In my packages, I’d like to import Python packages (currently with PyCall, but happy to switch if theres a PythonCall solution) as global variables and use these in my functions, but for performance reasons, I want to delay loading the Python package and even loading PyCall until these are actually used. Basically something like:

module Foo

__init__() = global np = lazy_pyimport("numpy")

function foo()
    np.random.default_rng().standard_normal(1)
end

# neither PyCall nor numpy should be loaded until foo() is called

end

Its possible to hack together something which works on simple cases using various @evals and Base.invokelatests (see here) but my solution is hacky and brittle, e.g. it doesn’t work on the above case where there’s multiple getpropertys and function calls involved. The fundamental problem is world-age, since it requires an @eval using PyCall.

This seems hard to do, nevertheless I feel like there’s a smarter solution than what I have. Does anyone have any ideas or does anything exist like this?
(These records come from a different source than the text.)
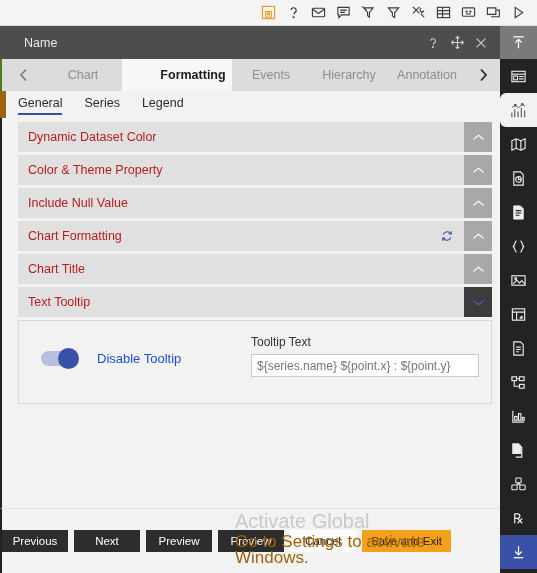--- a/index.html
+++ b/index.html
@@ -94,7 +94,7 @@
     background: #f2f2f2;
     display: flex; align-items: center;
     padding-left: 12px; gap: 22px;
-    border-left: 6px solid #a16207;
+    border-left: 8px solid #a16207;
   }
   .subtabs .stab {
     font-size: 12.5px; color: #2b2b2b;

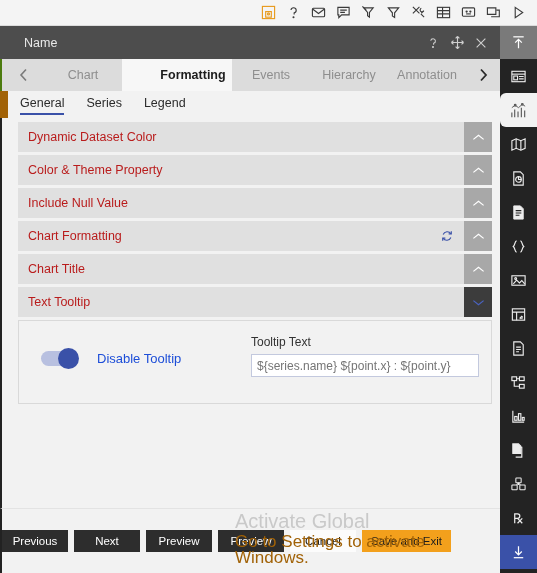--- a/index.html
+++ b/index.html
@@ -430,7 +430,7 @@
     </div>
 
     <div class="acc-row open">
-      <span class="acc-title">Text Tooltip</span>
+      <span class="acc-title">Chart Tooltip</span>
       <div class="acc-btn">
         <svg class="chev" width="13" height="9" viewBox="0 0 14 9" fill="none" stroke="#4a63c0" stroke-width="1.3">
             <path d="M1.5 2.5L7 7l5.5-4.5"></path>

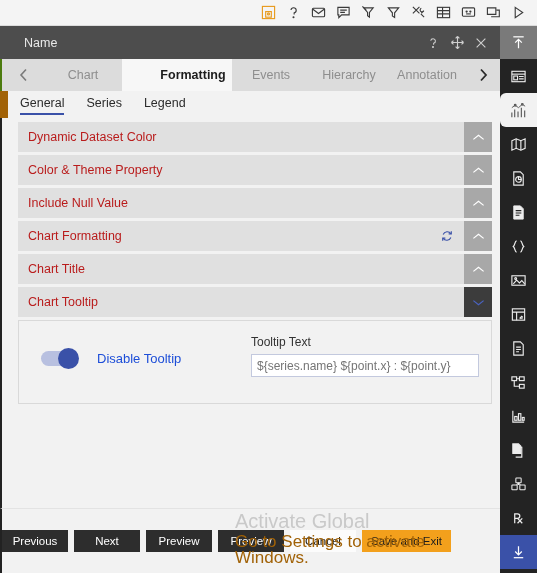--- a/index.html
+++ b/index.html
@@ -163,7 +163,7 @@
     background: #3a51a8;
   }
   .toggle-wrap .tg-label {
-    font-size: 13px; color: #1d4ed8; margin-left: 20px;
+    font-size: 13px; color: #0f766e; margin-left: 14px;
   }
   .tt-field { margin-left: auto; width: 228px; }
   .tt-field .tt-label {

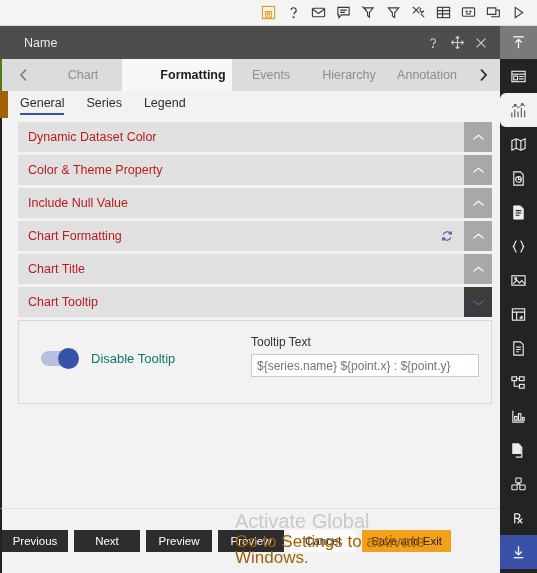--- a/index.html
+++ b/index.html
@@ -462,7 +462,7 @@
   </div>
 
   <div class="watermark">
-    <div class="wm1">Activate Global</div>
+    <div class="wm1">Activate Windows</div>
     <div class="wm2">Go to Settings to activate Windows.</div>
   </div>
 

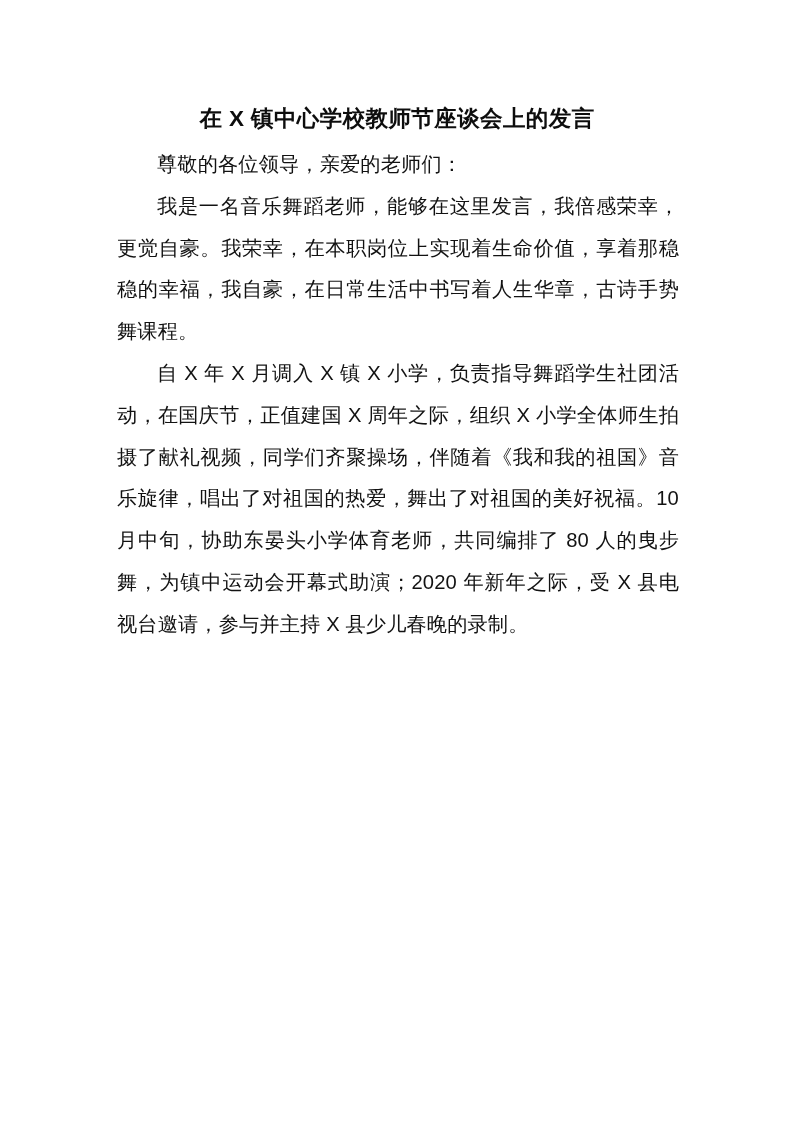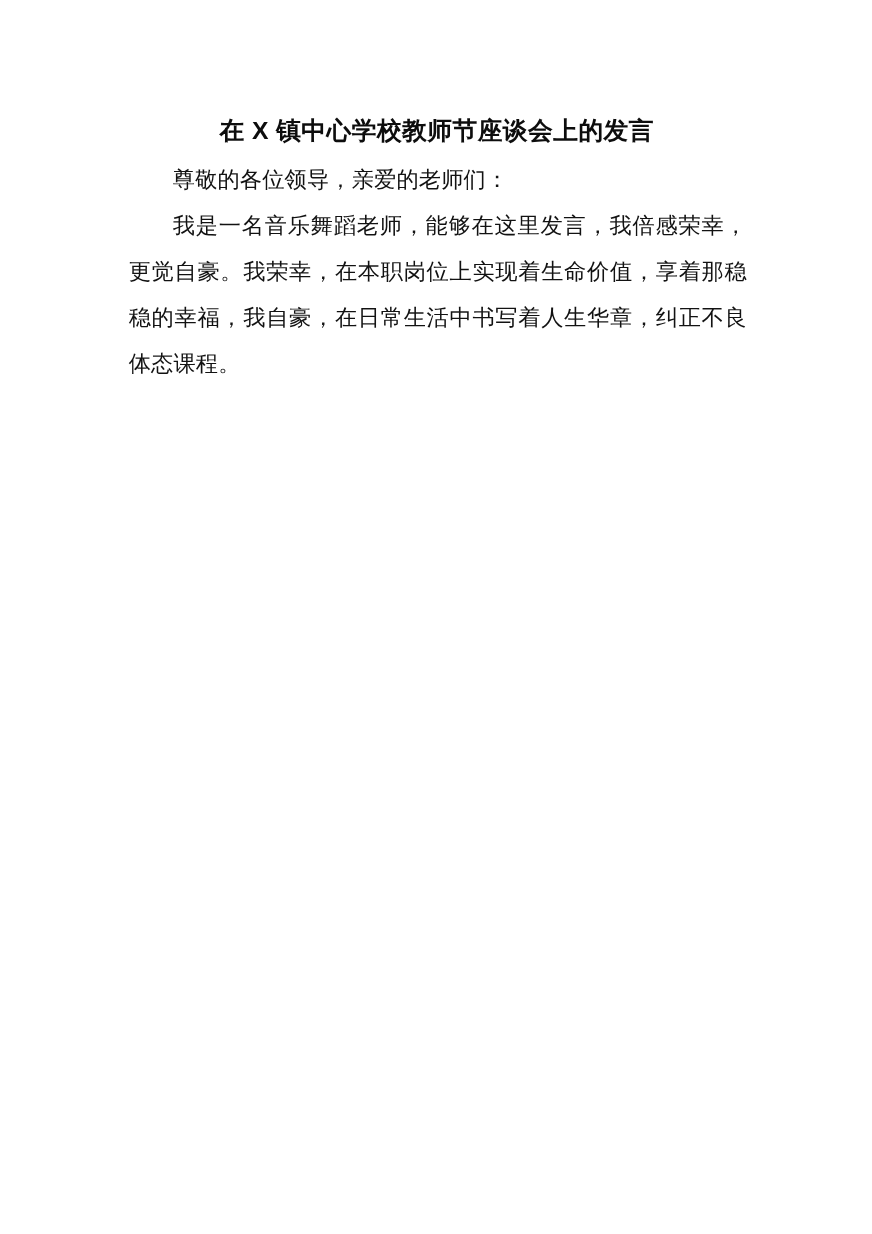--- a/index.html
+++ b/index.html
@@ -76,7 +76,7 @@
 
       <p class="para">尊敬的各位领导，亲爱的老师们：</p>
 
-      <p class="para">我是一名音乐舞蹈老师，能够在这里发言，我倍感荣幸，更觉自豪。我荣幸，在本职岗位上实现着生命价值，享着那稳稳的幸福，我自豪，在日常生活中书写着人生华章，纠正不良体态课程。</p>
+      <p class="para">我是一名音乐舞蹈老师，能够在这里发言，我倍感荣幸，更觉自豪。我荣幸，在本职岗位上实现着生命价值，享着那稳稳的幸福，我自豪，在日常生活中书写着人生华章，古诗手势舞课程。</p>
Thanks.

With either package already loaded it is pretty straightforward to initialize python objects lazily.

To load the package itself lazily, you could see what Plots or MLJ do, they both load dependent packages on the fly.

1 Like

Thanks for the suggestion, I looked at Plots and in the context of my example above I think what Plots is basically doing is:

module Foo

using Requires

function init_numpy() # this is like backend(:pyplot)
    @eval using PyCall
    Base.invokelatest() do
        global np = pyimport(:numpy)
    end
end

foo() = Base.invokelatest(_foo) # this is like plot(...)

@init @require PyCall="438e738f-606a-5dbb-bf0a-cddfbfd45ab0" function _foo()
    np.random.default_rng().standard_normal(1)
end

end

although perhaps a Plots.jl expert can confirm since it was a little tough to follow.

I think this works well for Plots because it has a natural “single” entrypoint plot which can be invokelatest’ed, but in my case I don’t have this, and as you can see its much wordier (plus requires a manual call to init_numpy()). So I’m still curious if there’s a better more clever solution.

1 Like

Why do you want to delay importing PyCall? Do you expect that many sessions will never need it?

Yea, particularly in large distributed jobs with 100s of workers, none of which need PyCall, just the master process, and where I find that often dlopening Python libraries seems to screw up various Julia libraries (although I admitedly dont have a MWE for this, just something I’ve tended to run into over time).

What if you just require the user to call some initialization method from top-level if they want to use np stuff? And that function can do the eval and pyimporting. Then you shouldn’t need any invokelatests outside of calls in that function.

Do I take it that you have a package that you’re using on all nodes? You could split the package in two, a master package and a worker package, and only the master package uses PyCall.

1 Like